[lbo-talk] Kenneally, some notes and background

Michael Smith mjs at smithbowen.net
Fri Jun 12 08:38:50 PDT 2009


On Fri, 12 Jun 2009 11:03:21 -0400 ravi <ravi at platosbeard.org> wrote:


> Wait, that's not true, is it? Chomsky's UG is not the English grammar
> we know and hate, but a more abstract one which will probably be
> satisfied by literal transcripts, etc. No?

UG is better thought of as the set of formal constraints (if any) on the grammars of actual languages. English has its own grammar (not the same thing schoolmarms teach, of course) which is, as Chomsky has said at least at one time, UG plus specific parameters (to oversimplify quite a lot).

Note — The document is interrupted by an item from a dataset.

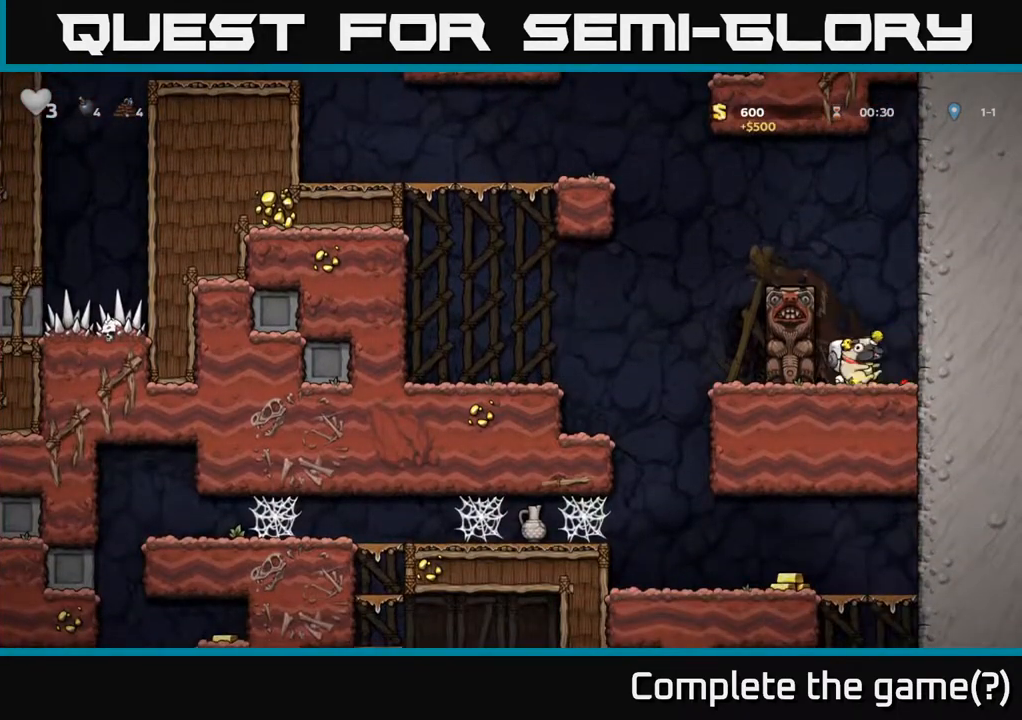
{"buttons": ["DPAD_LEFT"], "left_stick": "center", "right_stick": "center", "events": [[67, "DPAD_RIGHT", "up"], [83, "A", "down"], [100, "DPAD_LEFT", "down"], [267, "A", "up"]]}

And what kids hear is a mishmash. People don't finish their sentences. They forget what the subject was. They get lost in a subordinate clause and never climb out. How does the kid distinguish the badly-formed utterances from the well-formed ones?

It's a bit like the deconvolution algorithm for sharpening a blurry image. It works quite well *if* you have some information about the way the image was created in the first place. The UG postulate is that necessary information information about how the image was created. (This is my analogy not Chomsky's.)


> That's a fair summary of what I was saying. One more thing: just as in
> the Creator theory, but to a lesser degree, the postulated entity
> offers no explanatory benefit, and if some child behavioural
> psychologists are to be believed, it has negative predictive benefit.

Those of us who find the poverty-of-input argument persuasive believe that it explains something which otherwise needs explaining. Are there competing explanations these days? Since I haven't really kept up, there's a lot of recent work that I won't have read.